No he isn't paying her. He isn't her boss and he doesn't get to dictate what her job is.

InsomniacsUnite · 15/08/2024 19:00

I was about to say that as a SAHM, yes you should do the ironing. Until you said you don’t iron your own clothes or the kids. In which case, he can do his own ironing or outsource it as you aren’t his slave!

OrangeSlices998 · 15/08/2024 19:00

FlyLice · 15/08/2024 18:59

Poor children. My mother always made sure we looked near and crisp. I do the same for mine.

You remember your mums crisp uniform? I think I’d rather my kids remember the time we spent together!

wombat15 · 15/08/2024 19:00

FlyLice · 15/08/2024 18:59

Poor children. My mother always made sure we looked near and crisp. I do the same for mine.

Do you actually think children care whether their clothes are ironed?

JennyBG · 15/08/2024 19:01

My mother in law ironed everything…towels, socks, underwear, everything. I hate ironing, but, I also hate un-ironed clothes as I think it looks slovenly to walk around in creased clothing. Clothes are an indication of how we are as people and creased clothing says lazy. Just my opinion of course.

kkloo · 15/08/2024 19:03

Oldtigernidster · 15/08/2024 18:58

Perhaps because I like doing things for my DH and he appreciates that I do (and vice versa) even though it might put me out a bit makes me wonder why others don’t feel that way. It might not be her ‘job’, more a question of simply doing something to please someone she loves.

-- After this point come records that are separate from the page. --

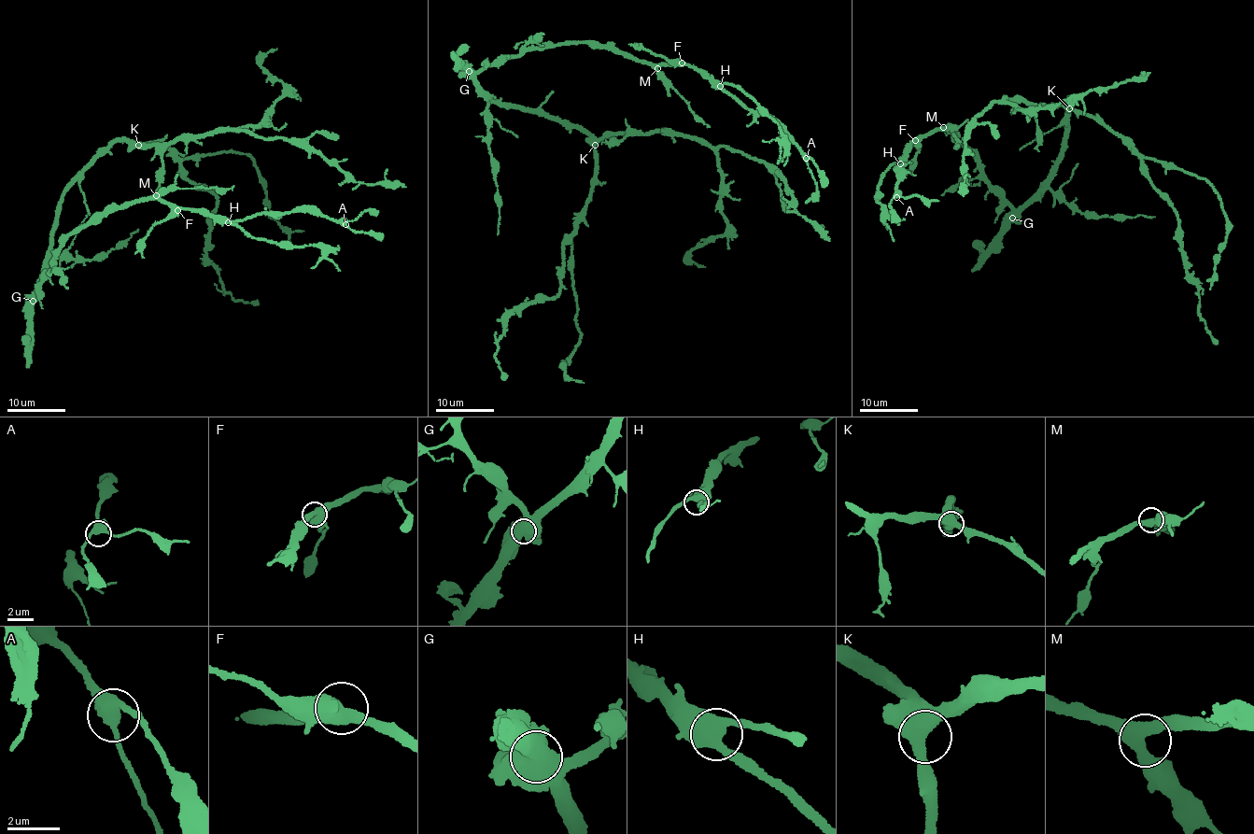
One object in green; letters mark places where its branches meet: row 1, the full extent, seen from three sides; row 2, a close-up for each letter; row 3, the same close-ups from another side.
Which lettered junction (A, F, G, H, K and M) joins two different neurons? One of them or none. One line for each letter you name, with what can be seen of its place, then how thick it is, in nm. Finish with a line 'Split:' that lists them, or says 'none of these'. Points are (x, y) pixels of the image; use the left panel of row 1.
Split: none of these

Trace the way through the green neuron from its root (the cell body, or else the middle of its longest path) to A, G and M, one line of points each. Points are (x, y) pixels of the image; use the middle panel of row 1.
A: (480, 90), (476, 73), (525, 50), (595, 43), (640, 62), (702, 69), (746, 107), (775, 118), (806, 158)
G: (480, 90), (469, 71)
M: (480, 90), (474, 75), (484, 68), (500, 65), (525, 50), (557, 45), (595, 43), (657, 68)

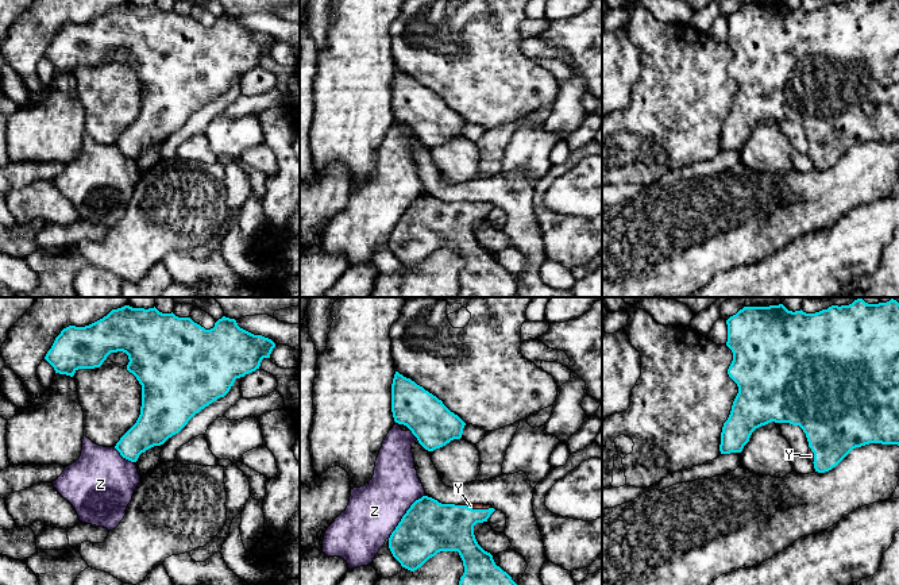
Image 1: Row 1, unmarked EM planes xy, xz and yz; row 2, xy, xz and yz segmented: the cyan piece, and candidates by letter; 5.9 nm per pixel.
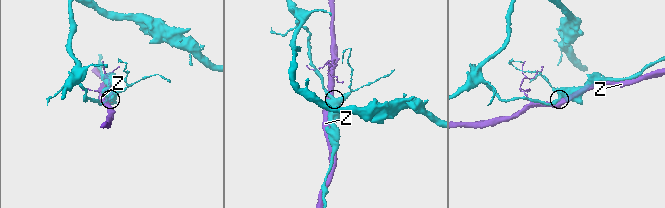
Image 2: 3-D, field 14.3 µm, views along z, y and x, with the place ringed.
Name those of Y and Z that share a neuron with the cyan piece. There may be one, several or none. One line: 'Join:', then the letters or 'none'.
Join: Y

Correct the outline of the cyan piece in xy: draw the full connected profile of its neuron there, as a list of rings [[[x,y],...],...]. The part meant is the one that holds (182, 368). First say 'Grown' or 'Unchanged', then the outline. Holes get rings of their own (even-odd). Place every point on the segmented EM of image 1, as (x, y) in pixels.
Unchanged. [[[124,305],[112,309],[103,319],[85,326],[69,326],[55,338],[45,359],[54,367],[55,373],[73,377],[78,369],[100,367],[111,353],[123,351],[128,355],[127,370],[132,373],[142,385],[142,407],[136,423],[120,438],[115,449],[131,462],[136,462],[146,450],[163,444],[169,438],[178,434],[188,422],[201,409],[224,397],[236,378],[259,369],[263,358],[270,358],[275,343],[262,335],[254,335],[240,328],[235,319],[223,316],[215,327],[205,330],[190,317],[178,317],[173,312],[162,313],[154,308],[132,308]]]

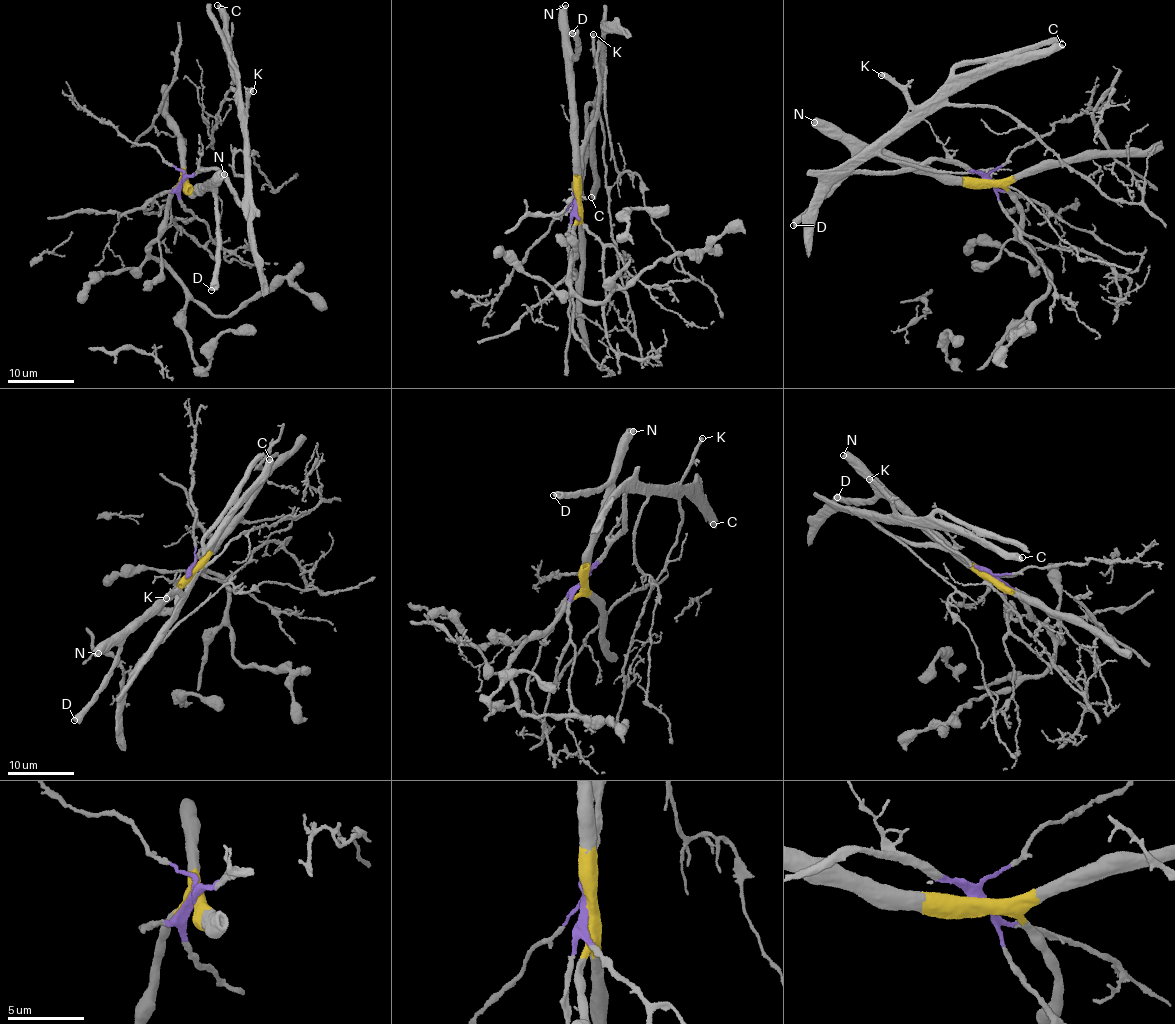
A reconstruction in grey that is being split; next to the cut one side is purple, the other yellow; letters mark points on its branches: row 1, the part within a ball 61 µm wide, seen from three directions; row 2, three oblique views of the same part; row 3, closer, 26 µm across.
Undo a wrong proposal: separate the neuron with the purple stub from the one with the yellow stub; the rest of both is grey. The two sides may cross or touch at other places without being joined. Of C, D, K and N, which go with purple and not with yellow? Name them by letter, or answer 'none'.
C, K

This is just one thing that she doesn't want to do. Presumably she does lots of other things for him.

Why can't he do it to please someone he loves? She said she wasn't going to do it anymore and that she hates it, he should have said no problem babe!

Instead he decided to leave it all there and then moan about it, how deeply unattractive, I'm surprised she even managed to get pregnant because I'd be so turned off a man if he decided that I should do the ironing whether I liked it or not and that he was going to leave it there and moan at me about it in an attempt to get me to do the one thing I said I wasn't doing.

AllyArty · 15/08/2024 19:04

The only thing that really needs to be ironed are work shirts. Can’t you get 50% ironed professionally and split the rest between you and when you are buying shirts in the future spend an extra few quid and buy the non iron ones.

Viewfrommyhouse · 15/08/2024 19:05

Was SAHM for 10 years. I hate ironing, and never did any. It was outsourced.

kkloo · 15/08/2024 19:05

WotsYourExcuse · 15/08/2024 18:57

So presumably she'll be getting a full time job once the kids are in school?

Even if she did then no doubt some people on here would still think that she should do all of the housework because his job was more important.